Spot training for weight loss
Everyone has some physique goals like slim thighs, slim waist, toned arms, etc. Reaching these goals through diet and workout takes patience, time, and sincere efforts. Any quick and fast solutions might not be so reward-yielding and long-lasting.
Spot training or spot reduction is a targeted workout that focuses on burning fat in a specific region. Spot reduction might not necessarily need to target the area where you intend to shed some pounds. For example, if you want to lose some inches on the arms’ back, you need to exercise the triceps. As much as it sounds logical and practical, there are still some controversies around this method.
There are several reasons for a person to lose weight and maintain a healthy weight. Some might want to control or decrease the risk of chronic lifestyle diseases such as PCOS, diabetes, heart diseases, etc.
Most of the time, the excess weight tends to accumulate in specific regions like buttocks, thighs, arms, belly, etc. Lifestyle, genetics, age, eating habits, gender, and so many other reasons become a contributing factor for weight gain and where that excess weight is accumulated.
Weight gain can take a toll on your mental health, decrease your self-confidence and cause many health-related problems. Many people look for the easiest methods to shed pounds, and spot reduction seems like a quick way to reduce fat in specific regions.
Spot reduction works by engaging the muscles of the regions where you want to reduce some inches. But contrary to these methods, weight loss does not work in that way.
Weight loss mechanism
Triglycerides are the fat stored in our cells, which is used for energy. To be used as an energy form, triglycerides are broken into fatty acids and glycerol, flowing in the bloodstream. When you exercise, fatty acids and glycerol are used as energy sources from any area in your body and not just from the muscles involved during that exercise.
Does spot reduction work?
Many studies have shown that spot training is an effective way to lose weight in a particular area. One study found that six weeks of just targeting abdominal muscles alone did not reduce belly fat. Another study which included 104 participants with a 12-week training program for non-dominant arms, aimed to know the effectiveness of upper body resistance training had similar results.

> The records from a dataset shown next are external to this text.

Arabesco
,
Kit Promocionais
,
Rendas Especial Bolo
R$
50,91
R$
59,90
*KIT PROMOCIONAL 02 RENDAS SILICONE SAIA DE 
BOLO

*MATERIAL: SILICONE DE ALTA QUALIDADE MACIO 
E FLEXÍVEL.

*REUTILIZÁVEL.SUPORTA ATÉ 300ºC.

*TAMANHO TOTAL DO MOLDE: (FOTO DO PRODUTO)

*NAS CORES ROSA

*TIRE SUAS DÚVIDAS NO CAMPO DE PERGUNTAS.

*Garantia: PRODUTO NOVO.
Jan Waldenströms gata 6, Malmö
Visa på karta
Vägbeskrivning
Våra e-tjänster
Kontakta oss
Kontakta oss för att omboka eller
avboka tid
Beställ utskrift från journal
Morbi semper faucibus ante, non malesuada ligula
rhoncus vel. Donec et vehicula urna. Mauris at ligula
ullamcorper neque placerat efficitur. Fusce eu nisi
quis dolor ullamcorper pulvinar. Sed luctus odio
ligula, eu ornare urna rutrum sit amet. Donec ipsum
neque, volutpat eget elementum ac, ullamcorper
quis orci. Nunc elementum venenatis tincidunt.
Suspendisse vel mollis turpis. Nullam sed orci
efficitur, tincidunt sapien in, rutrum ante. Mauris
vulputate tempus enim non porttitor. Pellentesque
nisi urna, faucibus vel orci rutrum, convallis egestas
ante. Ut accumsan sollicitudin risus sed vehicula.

However, researchers found that weight has definitely occurred across the body but not in just one specific area.
To those disheartened hearts, do not lose hope. Patience and effort are the keys to losing weight. Although there is no quick fix or instant remedy to shed some weight, lifestyle changes, physical activities, sleep, diet, and many other things can help lose weight. You need to remember weight loss is a combined effort of these factors. Here are some tips you can follow to lose some weight
Compound exercises involve not just one or two types of muscles but engage many muscles throughout the body. For example, push-ups or planks engage core muscles, biceps, triceps, glutes, buttocks, etc. Squats engage glutes, hips, thighs, calves, and core muscles. Doing more compound exercises is that the more the forces involved, the more calories you burn.
Choose more core exercises to strengthen the muscles and increase stability. Core exercises tone your core muscles and help in burning more calories.

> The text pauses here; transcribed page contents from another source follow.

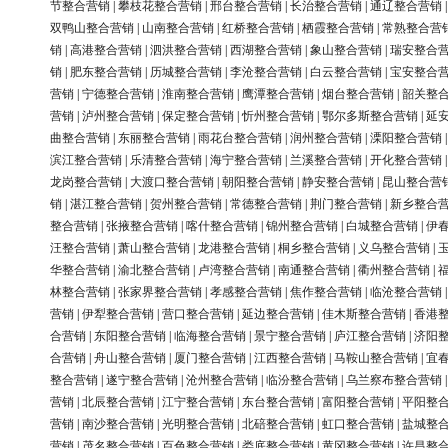
节整合营销
|
攀枝花整合营销
|
邢台整合营销
|
长治整合营销
|
通辽整合营销
双鸭山整合营销
|
山南整合营销
|
红桥整合营销
|
栖霞整合营销
|
常熟整合营
销
|
高港整合营销
|
泗洪整合营销
|
西湖整合营销
|
象山整合营销
|
瑞安整合
销
|
肥东整合营销
|
历城整合营销
|
李沧整合营销
|
白云整合营销
|
宝安整合
营销
|
宁德整合营销
|
淮南整合营销
|
鹰潭整合营销
|
烟台整合营销
|
韶关整
营销
|
泸州整合营销
|
保定整合营销
|
忻州整合营销
|
鄂尔多斯整合营销
|
延
曲整合营销
|
东丽整合营销
|
雨花台整合营销
|
润州整合营销
|
溧阳整合营销
滨江整合营销
|
乐清整合营销
|
海宁整合营销
|
兰溪整合营销
|
开化整合营销
龙岗整合营销
|
大渡口整合营销
|
朝阳整合营销
|
静安整合营销
|
昆山整合营
销
|
湛江整合营销
|
贺州整合营销
|
常德整合营销
|
荆门整合营销
|
新乡整合
整合营销
|
张掖整合营销
|
喀什整合营销
|
锦州整合营销
|
白城整合营销
|
伊
汪整合营销
|
萧山整合营销
|
龙港整合营销
|
桐乡整合营销
|
义乌整合营销
|
华整合营销
|
渝北整合营销
|
卢湾整合营销
|
南通整合营销
|
衢州整合营销
|
林整合营销
|
张家界整合营销
|
孝感整合营销
|
焦作整合营销
|
临沧整合营销
营销
|
伊犁整合营销
|
营口整合营销
|
延边整合营销
|
佳木斯整合营销
|
香港
合营销
|
东阳整合营销
|
临海整合营销
|
景宁整合营销
|
庐江整合营销
|
济阳
合营销
|
舟山整合营销
|
厦门整合营销
|
江西整合营销
|
马鞍山整合营销
|
宜
整合营销
|
遂宁整合营销
|
沧州整合营销
|
临汾整合营销
|
乌兰察布整合营销
营销
|
北辰整合营销
|
江宁整合营销
|
东台整合营销
|
富阳整合营销
|
平阳整
营销
|
南沙整合营销
|
光明整合营销
|
北碚整合营销
|
虹口整合营销
|
盐城整
营销
|
茂名整合营销
|
百色整合营销
|
娄底整合营销
|
黄冈整合营销
|
许昌整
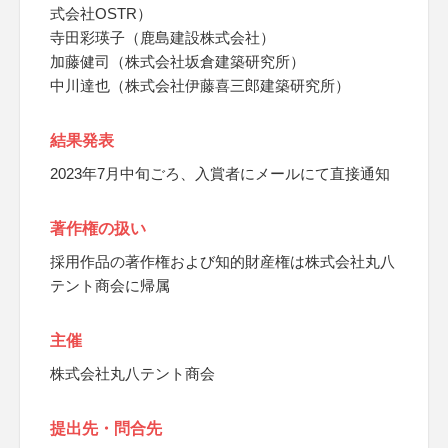
式会社OSTR）
寺田彩瑛子（鹿島建設株式会社）
加藤健司（株式会社坂倉建築研究所）
中川達也（株式会社伊藤喜三郎建築研究所）
結果発表
2023年7月中旬ごろ、入賞者にメールにて直接通知
著作権の扱い
採用作品の著作権および知的財産権は株式会社丸八
テント商会に帰属
主催
株式会社丸八テント商会
提出先・問合先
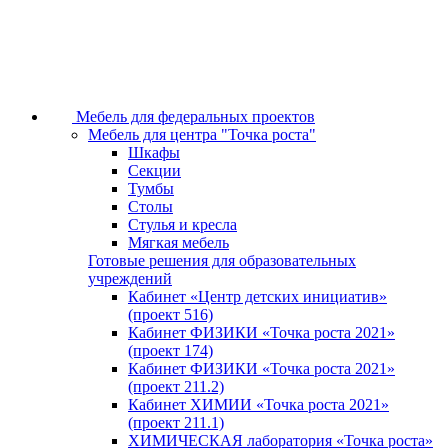
Мебель для федеральных проектов
Мебель для центра "Точка роста"
Шкафы
Секции
Тумбы
Столы
Стулья и кресла
Мягкая мебель
Готовые решения для образовательных
учреждений
Кабинет «Центр детских инициатив»
(проект 516)
Кабинет ФИЗИКИ «Точка роста 2021»
(проект 174)
Кабинет ФИЗИКИ «Точка роста 2021»
(проект 211.2)
Кабинет ХИМИИ «Точка роста 2021»
(проект 211.1)
ХИМИЧЕСКАЯ лаборатория «Точка роста»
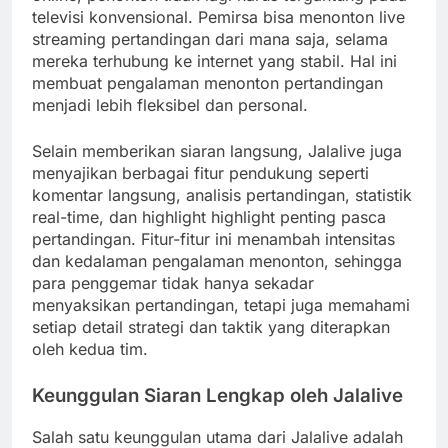
televisi konvensional. Pemirsa bisa menonton live
streaming pertandingan dari mana saja, selama
mereka terhubung ke internet yang stabil. Hal ini
membuat pengalaman menonton pertandingan
menjadi lebih fleksibel dan personal.
Selain memberikan siaran langsung, Jalalive juga
menyajikan berbagai fitur pendukung seperti
komentar langsung, analisis pertandingan, statistik
real-time, dan highlight highlight penting pasca
pertandingan. Fitur-fitur ini menambah intensitas
dan kedalaman pengalaman menonton, sehingga
para penggemar tidak hanya sekadar
menyaksikan pertandingan, tetapi juga memahami
setiap detail strategi dan taktik yang diterapkan
oleh kedua tim.
Keunggulan Siaran Lengkap oleh Jalalive
Salah satu keunggulan utama dari Jalalive adalah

Set weight loss goals and make consistent efforts to achieve them. Set your goals, design a plan and work on it. It might be difficult initially, but you will achieve your goals as you proceed forward and keep challenging yourself.
Metabolism plays an essential role in determining how many calories to burn. The more the metabolism, the more calories burnt. Here is our take on various ways to boost metabolism.
A nutritious diet filled with proteins, fatty acids, vitamins, and antioxidants helps in weight loss. Read our blog on diet plan for weight loss and best foods to burn fat to understand better the proper diet and fat burning foods you need to inculcate.
Improper sleep impacts your weight loss goals, metabolism and also increases fatigue. It very important for you to have a stress free and a night of good sleep for 6 hours at least a day to see significant results,
Spot reduction or training has been widespread, and many still believe that it works. Spot training is targeting specific muscles to lose weight in that region. However logical it might sound, weight loss does not work in that way. Whatever exercise you do and which body area you target, weight loss only occurs overall but not in specific parts. Remember, patience, strategy, and consistency are the keys to weight loss, and no quick and instant methods give you satisfying weight loss results.